Entries from a dataset:
§ §

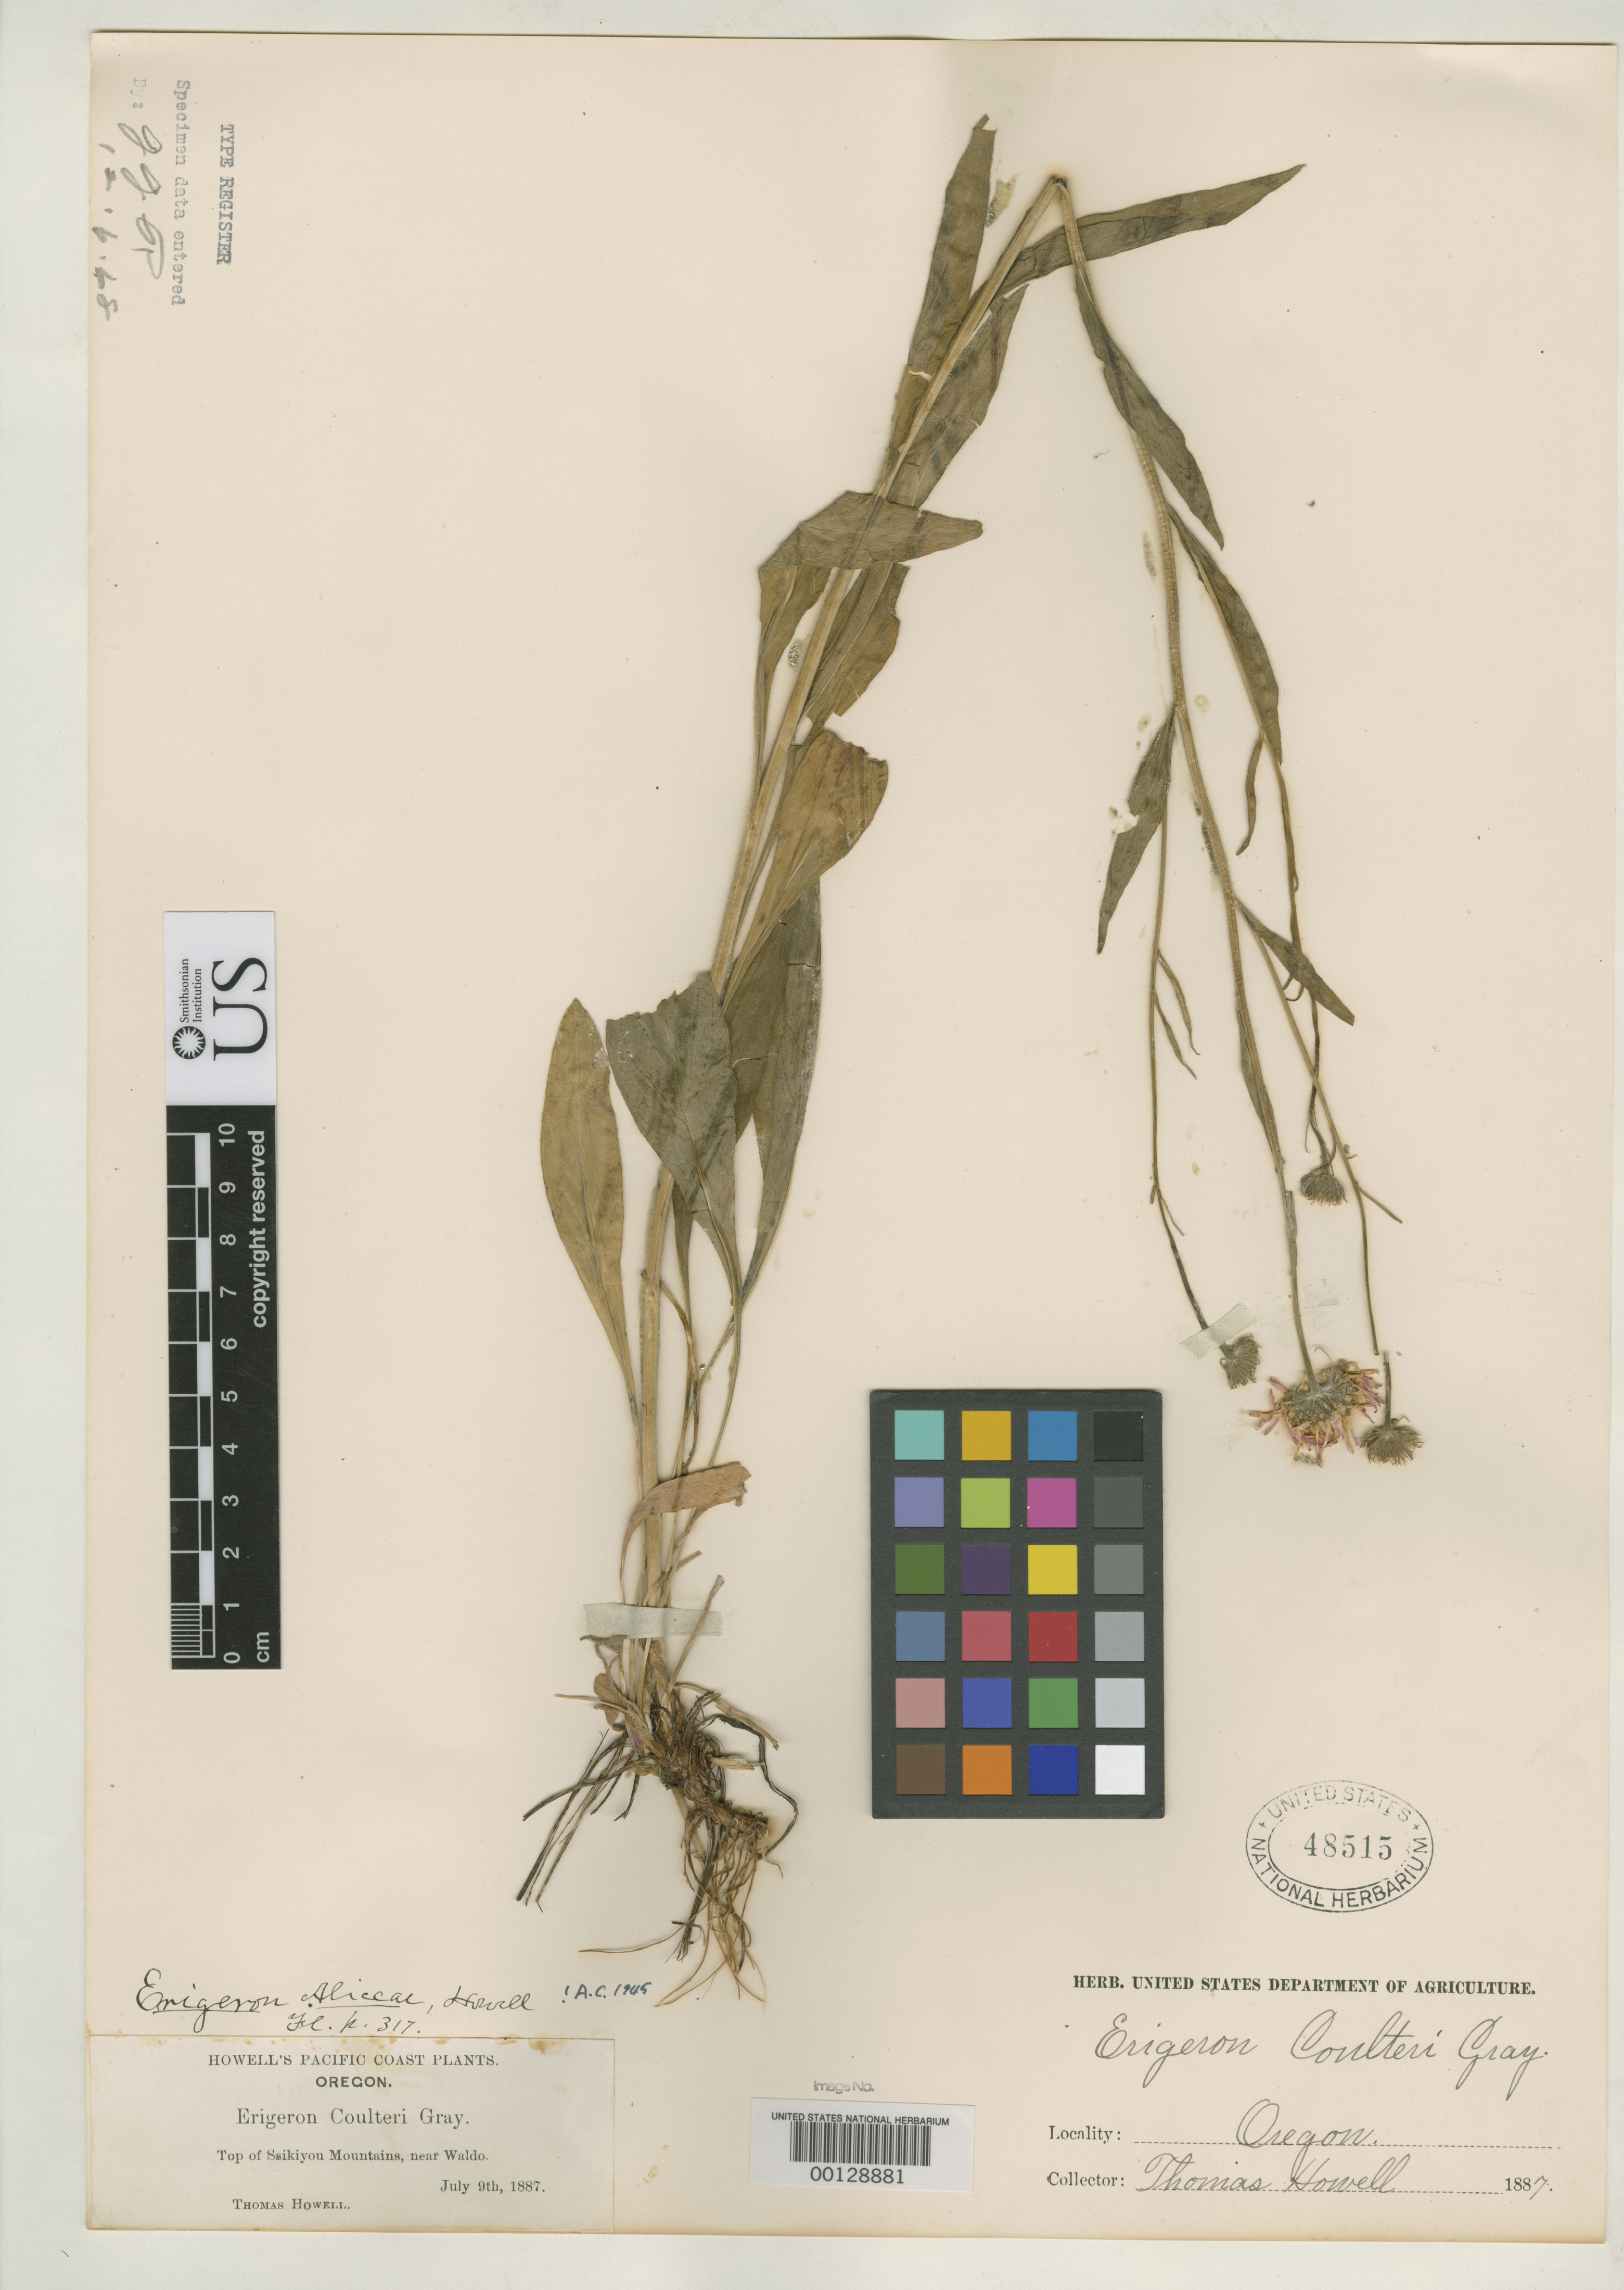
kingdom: Plantae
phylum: Tracheophyta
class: Magnoliopsida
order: Asterales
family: Asteraceae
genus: Erigeron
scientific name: Erigeron aliceae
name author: Howell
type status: Type Collection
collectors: T. J. Howell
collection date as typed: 09 Jul 1887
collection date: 1887-07-09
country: United States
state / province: Oregon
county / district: Josephine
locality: Top of Siskiyou Mountains, near Waldo.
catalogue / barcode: US 48515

§ §

● **Prompt**
Reproduce every line of the rows above precisely as they appear, omitting the pictures from your answer.

● **Written answer**
kingdom: Plantae
phylum: Tracheophyta
class: Magnoliopsida
order: Asterales
family: Asteraceae
genus: Erigeron
scientific name: Erigeron aliceae
name author: Howell
type status: Type Collection
collectors: T. J. Howell
collection date as typed: 09 Jul 1887
collection date: 1887-07-09
country: United States
state / province: Oregon
county / district: Josephine
locality: Top of Siskiyou Mountains, near Waldo.
catalogue / barcode: US 48515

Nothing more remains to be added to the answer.